The Honolulu Police Department doesn't track how often the 911 system gets overwhelmed enough to play an automated message. But there are times when all of HPD's emergency response operators are assisting callers.

A police vehicle that says "Honolulu Police" on the side.
(TNS) - Assault victim Kenneth Jacob, a Waikiki Neighborhood Board member, retraces his steps and stands at the spot where he was attacked by a homeless man at the Ala Wai Bridge on Ala Moana Boulevard.

A planned automated callback feature would reduce the workload for Honolulu Police emergency call-takers. Above, the HPD communications section at the city and county's Joint Traffic Management Center.

When Kenneth Jacob, a 75-year-old Waikiki resident, was attacked by a man on the Ala Moana bridge over the Ala Wai Canal, he yelled, "Call 911."

Jacob's automated phone assistant Siri called immediately. Jacob expected a 911 call-taker would promptly send police to deal with his attacker, who began beating him when he told him that he didn't have a cigarette. He said that he also wanted first responders to come quickly to address the lump on his temple and three broken ribs.

Instead, Jacob got an automated message indicating that no one was available to take his call, which came in at approximately 9:51 a.m. March 23.

"It was a shocking thing to experience," he said. "I was fearful because I knew nobody was coming right away. If you call the cops, you want them there right away.

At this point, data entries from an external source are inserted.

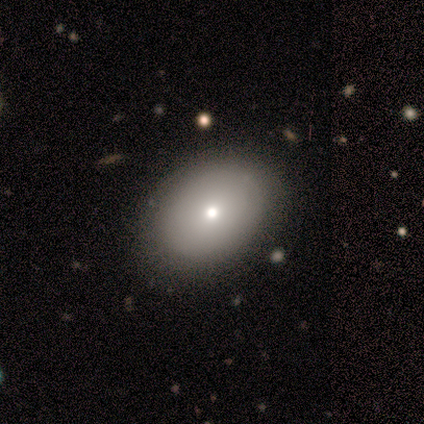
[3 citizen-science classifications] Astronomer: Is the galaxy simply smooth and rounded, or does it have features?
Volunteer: smooth — 100%.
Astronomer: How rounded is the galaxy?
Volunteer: in between — 67%.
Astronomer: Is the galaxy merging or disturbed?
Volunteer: none — 100%.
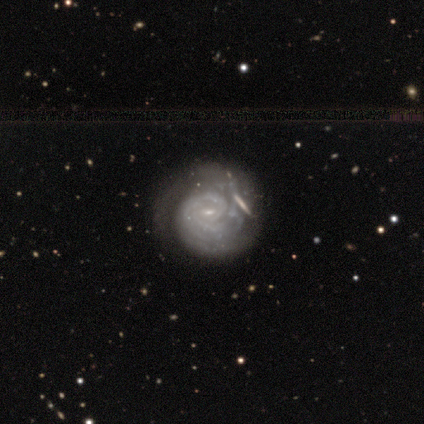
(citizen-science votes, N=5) Volunteers were most divided on "bar": weak: 60%, no: 40%, strong: 0%. More confident: smooth or featured — featured or disk (100%); edge-on disk — no (100%); spiral arms — yes (100%); bulge size — small (100%); spiral arm count — can't tell (60%); merging — minor disturbance (60%); spiral winding — tight (60%).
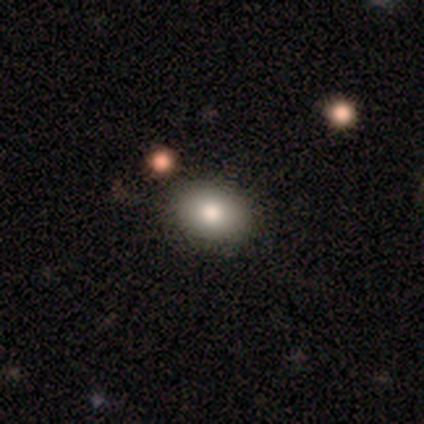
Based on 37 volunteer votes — smooth_or_featured: smooth (p=0.92) [alt: featured or disk p=0.05]
how_rounded: in between (p=0.65) [alt: round p=0.35]
merging: none (p=0.83) [alt: minor disturbance p=0.06]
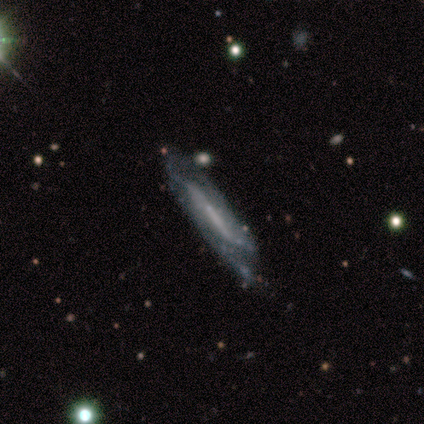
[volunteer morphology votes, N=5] A featured or disk galaxy (80%) with no bar (67%), 2 (100%) tight (50%, tied with medium) spiral arms (67%) and a moderate central bulge (33%, tied with small and none).

Vote fractions:
- Smooth or featured? featured or disk: 80% / smooth: 20% / star or artifact: 0%
- Edge-on disk? no: 75% / yes: 25%
- Bar? no: 67% / strong: 33% / weak: 0%
- Spiral arms? yes: 67% / no: 33%
- Spiral winding? tight: 50% (tied) / medium: 50% (tied) / loose: 0%
- Spiral arm count? 2: 100% / 1: 0% / 3: 0% / 4: 0% / more than 4: 0% / can't tell: 0%
- Bulge size? moderate: 33% (tied) / small: 33% (tied) / none: 33% (tied) / dominant: 0% / large: 0%
- Merging? none: 40% (tied) / major disturbance: 40% (tied) / minor disturbance: 20% / merger: 0%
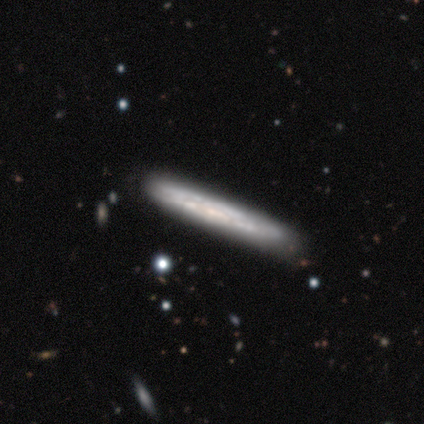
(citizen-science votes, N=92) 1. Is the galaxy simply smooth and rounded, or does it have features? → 63% featured or disk, 28% smooth, 9% star or artifact.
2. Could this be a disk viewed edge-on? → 79% yes, 21% no.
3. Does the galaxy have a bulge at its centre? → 89% none, 7% rounded, 4% boxy.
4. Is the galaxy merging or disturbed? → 77% none, 15% minor disturbance, 5% major disturbance, 2% merger.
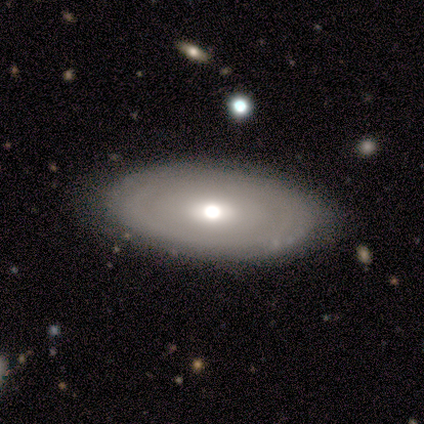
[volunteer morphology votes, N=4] Smooth or featured? 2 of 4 (50%, tied with featured or disk) said smooth. How rounded? 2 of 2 (100%) said in between. Merging? 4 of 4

You need 911 personnel to get them there. Seconds count."

HPD Capt. Matthew Kurihara, who leads HPD's communications division, said HPD doesn't track how often the 911 system gets overwhelmed enough to play an automated message. However, Kurihara acknowledged that there are times when all of HPD's emergency response operators are assisting callers.

"This is especially true if there's a major event, such as a multivehicle collision," Kurihara said. "It all depends on timing. We can't predict when (the call volume) is busy."

In Jacob's case, Kurihara said, "when he calls into 911, if he's getting that recording, it's because our emergency response operators (EROs), the first line — they are the ones that route the call — they are all busy."

HPD Maj. Calvin Sung of the communications division said if the system is busy, callers should keep calling back. If the system answers, they should remain on the line, Sung said.

"Some location data can be collected (if a call comes in and a person gets an automated message). But the system does not have an automatic callback feature," he said. "The longer a caller stays on the line, the more information that we can get."

If callers who are waiting hang up, Kurihara said they go into a queue of calls, which HPD personnel have to manually call back, and that sometimes takes a while.

Kurihara said the division needs another 40 or so workers, so it is focused on recruiting as well as automating its abandoned (dropped or missed) calls to reduce the workload. He said the staffing shortages tend to affect the nonemergency calls, "things that can wait. Now basically your wait is longer, because we are always going to (put) emergency first."

Jacob said he is hopeful that the division will find a way to increase personnel and that adding an automatic callback function to the 911 system will improve response. In his case, he said, an officer showed up after the man who had attacked him had already left.

"I have a memory of the officer saying that he was on a different call," Jacob said.

He added that police still haven't arrested his attacker, whom he believes was living in a tent at the side of the bridge near the entrance to the Ala Wai promenade. Jacob and his son, Dan Jacob, who both serve on the Waikiki Neighborhood Board, are pushing for answers.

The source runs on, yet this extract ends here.